Sometimes it takes an image to wake a nation
From its secret shame. And here it is every name
Of someone burnt to death, on the stairs or in their room,
Who had no idea what they died for, or how they were betrayed.
They did not die
when they died; their deaths happened long
Before. Happened in the minds of people who never saw
Them. It happened in the profit margins. Happened
In the laws. They died because money could be saved and made.
Those who are living now are dead
Those who were breathing are from the living earth fled.
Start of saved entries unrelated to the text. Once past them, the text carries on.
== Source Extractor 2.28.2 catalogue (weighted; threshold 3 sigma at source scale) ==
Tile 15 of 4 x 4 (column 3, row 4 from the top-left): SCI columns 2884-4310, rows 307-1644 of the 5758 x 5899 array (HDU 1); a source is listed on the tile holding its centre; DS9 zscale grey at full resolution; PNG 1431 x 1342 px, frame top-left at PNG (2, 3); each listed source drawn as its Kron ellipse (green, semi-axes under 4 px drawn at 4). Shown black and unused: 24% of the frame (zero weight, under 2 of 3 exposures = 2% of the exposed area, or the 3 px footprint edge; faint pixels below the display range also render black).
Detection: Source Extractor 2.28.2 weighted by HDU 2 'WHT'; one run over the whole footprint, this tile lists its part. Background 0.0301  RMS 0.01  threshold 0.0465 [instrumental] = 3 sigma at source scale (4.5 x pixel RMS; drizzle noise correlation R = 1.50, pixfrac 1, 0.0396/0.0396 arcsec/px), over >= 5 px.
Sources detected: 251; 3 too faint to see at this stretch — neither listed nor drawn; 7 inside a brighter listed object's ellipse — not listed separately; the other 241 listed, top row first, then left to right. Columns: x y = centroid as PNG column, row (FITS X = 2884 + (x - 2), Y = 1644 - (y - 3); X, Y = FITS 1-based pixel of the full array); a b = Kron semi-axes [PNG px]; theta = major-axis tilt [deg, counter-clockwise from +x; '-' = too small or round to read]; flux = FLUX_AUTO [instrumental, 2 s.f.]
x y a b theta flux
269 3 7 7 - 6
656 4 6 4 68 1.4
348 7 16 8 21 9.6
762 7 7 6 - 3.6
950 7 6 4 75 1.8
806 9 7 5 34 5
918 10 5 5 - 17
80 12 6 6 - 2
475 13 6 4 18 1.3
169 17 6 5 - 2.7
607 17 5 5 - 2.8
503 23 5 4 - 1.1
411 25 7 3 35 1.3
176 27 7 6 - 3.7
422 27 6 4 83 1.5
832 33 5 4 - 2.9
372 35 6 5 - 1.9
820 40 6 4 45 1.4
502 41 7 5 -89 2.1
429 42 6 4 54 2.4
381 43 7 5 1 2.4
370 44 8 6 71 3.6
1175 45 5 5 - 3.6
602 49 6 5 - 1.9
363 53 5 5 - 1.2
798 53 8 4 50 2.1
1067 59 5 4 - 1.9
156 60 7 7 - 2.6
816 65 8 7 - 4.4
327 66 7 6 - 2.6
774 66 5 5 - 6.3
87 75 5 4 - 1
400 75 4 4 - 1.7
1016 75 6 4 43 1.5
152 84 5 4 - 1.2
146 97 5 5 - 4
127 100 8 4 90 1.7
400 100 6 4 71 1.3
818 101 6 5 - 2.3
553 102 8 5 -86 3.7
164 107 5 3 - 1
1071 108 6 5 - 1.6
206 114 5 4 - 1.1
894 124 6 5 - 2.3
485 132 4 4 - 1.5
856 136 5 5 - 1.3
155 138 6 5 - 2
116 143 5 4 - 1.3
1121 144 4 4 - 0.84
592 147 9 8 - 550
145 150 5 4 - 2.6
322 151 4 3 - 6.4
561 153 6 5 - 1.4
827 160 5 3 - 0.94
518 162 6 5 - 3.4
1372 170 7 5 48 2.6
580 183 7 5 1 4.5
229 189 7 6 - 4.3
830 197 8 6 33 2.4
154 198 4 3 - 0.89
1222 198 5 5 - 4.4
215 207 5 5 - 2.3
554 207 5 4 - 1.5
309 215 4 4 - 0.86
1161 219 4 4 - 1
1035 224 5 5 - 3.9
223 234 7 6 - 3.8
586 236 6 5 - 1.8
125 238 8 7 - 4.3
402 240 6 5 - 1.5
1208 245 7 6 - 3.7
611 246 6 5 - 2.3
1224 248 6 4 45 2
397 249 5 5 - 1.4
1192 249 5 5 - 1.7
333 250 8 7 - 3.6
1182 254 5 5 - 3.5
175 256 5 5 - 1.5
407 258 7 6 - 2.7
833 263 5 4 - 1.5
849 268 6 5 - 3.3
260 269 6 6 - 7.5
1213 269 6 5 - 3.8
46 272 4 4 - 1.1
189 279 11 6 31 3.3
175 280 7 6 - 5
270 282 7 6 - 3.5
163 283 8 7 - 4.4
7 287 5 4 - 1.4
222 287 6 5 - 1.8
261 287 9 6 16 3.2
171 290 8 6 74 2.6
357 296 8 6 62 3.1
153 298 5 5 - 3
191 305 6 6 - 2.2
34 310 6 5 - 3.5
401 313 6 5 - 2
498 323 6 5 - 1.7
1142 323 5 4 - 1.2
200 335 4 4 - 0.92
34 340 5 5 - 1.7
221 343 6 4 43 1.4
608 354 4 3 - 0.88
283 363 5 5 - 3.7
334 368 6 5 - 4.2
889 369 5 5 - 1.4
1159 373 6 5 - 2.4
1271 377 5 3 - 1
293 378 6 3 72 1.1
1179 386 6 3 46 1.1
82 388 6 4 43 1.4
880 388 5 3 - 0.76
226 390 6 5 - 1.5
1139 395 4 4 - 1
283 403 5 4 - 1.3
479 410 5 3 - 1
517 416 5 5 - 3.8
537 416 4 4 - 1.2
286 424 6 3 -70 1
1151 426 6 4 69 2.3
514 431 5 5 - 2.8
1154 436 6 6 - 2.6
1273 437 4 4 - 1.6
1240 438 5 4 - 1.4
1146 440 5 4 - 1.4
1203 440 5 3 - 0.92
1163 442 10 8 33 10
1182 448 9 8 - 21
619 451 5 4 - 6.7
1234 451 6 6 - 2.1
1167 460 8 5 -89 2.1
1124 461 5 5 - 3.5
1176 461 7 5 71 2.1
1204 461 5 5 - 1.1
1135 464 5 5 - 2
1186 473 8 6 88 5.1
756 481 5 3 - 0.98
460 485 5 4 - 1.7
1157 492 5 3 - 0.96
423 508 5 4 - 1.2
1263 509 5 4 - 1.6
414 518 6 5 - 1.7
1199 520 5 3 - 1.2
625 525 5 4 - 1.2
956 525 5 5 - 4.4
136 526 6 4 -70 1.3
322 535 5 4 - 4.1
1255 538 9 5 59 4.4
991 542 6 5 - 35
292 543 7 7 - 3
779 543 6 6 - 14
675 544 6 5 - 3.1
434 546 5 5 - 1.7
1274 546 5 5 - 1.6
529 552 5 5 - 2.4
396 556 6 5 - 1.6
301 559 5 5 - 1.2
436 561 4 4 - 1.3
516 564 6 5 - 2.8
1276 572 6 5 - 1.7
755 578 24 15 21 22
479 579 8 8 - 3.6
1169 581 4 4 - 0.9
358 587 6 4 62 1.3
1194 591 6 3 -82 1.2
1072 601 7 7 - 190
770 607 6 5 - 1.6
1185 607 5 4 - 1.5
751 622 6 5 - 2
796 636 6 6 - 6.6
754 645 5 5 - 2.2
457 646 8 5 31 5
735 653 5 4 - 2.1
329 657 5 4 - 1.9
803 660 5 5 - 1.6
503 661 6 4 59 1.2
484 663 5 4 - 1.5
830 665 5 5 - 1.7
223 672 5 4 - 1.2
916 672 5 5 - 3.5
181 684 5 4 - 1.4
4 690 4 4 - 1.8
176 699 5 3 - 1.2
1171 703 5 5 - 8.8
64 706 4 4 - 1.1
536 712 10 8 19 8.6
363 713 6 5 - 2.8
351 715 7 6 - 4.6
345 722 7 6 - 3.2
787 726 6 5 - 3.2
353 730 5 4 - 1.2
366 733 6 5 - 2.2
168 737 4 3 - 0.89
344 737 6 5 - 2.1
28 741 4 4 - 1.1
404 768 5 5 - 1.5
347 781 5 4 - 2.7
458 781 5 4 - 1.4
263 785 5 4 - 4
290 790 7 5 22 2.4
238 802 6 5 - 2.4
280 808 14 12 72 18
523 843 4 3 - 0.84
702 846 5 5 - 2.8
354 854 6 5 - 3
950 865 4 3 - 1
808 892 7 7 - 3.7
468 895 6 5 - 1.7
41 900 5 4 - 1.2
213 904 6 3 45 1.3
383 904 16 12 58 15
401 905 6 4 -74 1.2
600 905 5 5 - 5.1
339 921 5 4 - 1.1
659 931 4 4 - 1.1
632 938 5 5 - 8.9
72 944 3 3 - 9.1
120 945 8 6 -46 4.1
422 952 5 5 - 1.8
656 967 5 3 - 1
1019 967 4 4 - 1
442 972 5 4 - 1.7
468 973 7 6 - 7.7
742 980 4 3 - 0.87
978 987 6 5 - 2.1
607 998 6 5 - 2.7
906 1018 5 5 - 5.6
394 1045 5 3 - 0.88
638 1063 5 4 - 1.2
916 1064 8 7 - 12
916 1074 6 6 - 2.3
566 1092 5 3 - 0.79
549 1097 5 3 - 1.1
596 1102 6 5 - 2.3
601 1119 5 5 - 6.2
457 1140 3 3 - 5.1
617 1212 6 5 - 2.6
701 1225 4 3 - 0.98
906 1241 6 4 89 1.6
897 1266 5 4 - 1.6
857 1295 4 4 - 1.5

If you want to see how the poor die, come see Grenfell Tower
See the tower, and let a world-changing dream flower.
They called the tower ugly; dubbed it an eyesore.
All around the beautiful people in their beautiful houses
Didn’t want the ugly tower to ruin their house prices.
Ten million was spent to encase the tower in cladding.
Had it ever been tested before except upon this eyesore,
Had it ever been tested for fire, been tried in a blaze?
But it made the tower look pretty, yes it made the tower look pretty.
But in twenty-four storeys, not a single sprinkler.
In twenty-four storeys not a single alarm that worked.
Twenty-four storeys not a single fire escape,
Only a dank stairwell designed in hell, waiting
For an inferno. That’s the story of our times.
Make it pretty on the outside, a death trap
On the inside. Make the hollow sound nice, make
The empty look good. That’s all they will see,
How it looks, how it sounds, not how it really is, unseen.
But if you really look you can see it, if you really listen
You can hear it. Got to look beneath the cladding.
There’s cladding everywhere. Political cladding,
Economic cladding, intellectual cladding – things that look good
But have no centre, have no heart, only moral padding.
They say the words but the words are hollow.
They make the gestures, and the gestures are shallow.
Their bodies come to the burnt tower, but their souls don’t follow.
Those who were living are now dead.
Those who were breathing are from the living earth fled.
If you want to see how the poor die, come see Grenfell Tower.
See the tower, and let a world-changing deed flower.
The voices here must speak for the dead.
Speak for the dead. Speak for the dead.
See their pictures line the walls. Poverty is its own
Colour, its own race. They were Muslim and Christian,
Black and white and colours in between. They were young
And old, beautiful and middle-aged. There were girls
In their best dresses, hearts open to the future.
There was an old man with his grandchildren;
There was Kadija, a young artist,
There was Amaya Tuccu, three years old,
Burnt to ashes before she could see the lies of the world.
There are names who were living beings who dreamt
Of fame or contentment, education or love
Who are now ashes in a burnt-out shell of cynicism.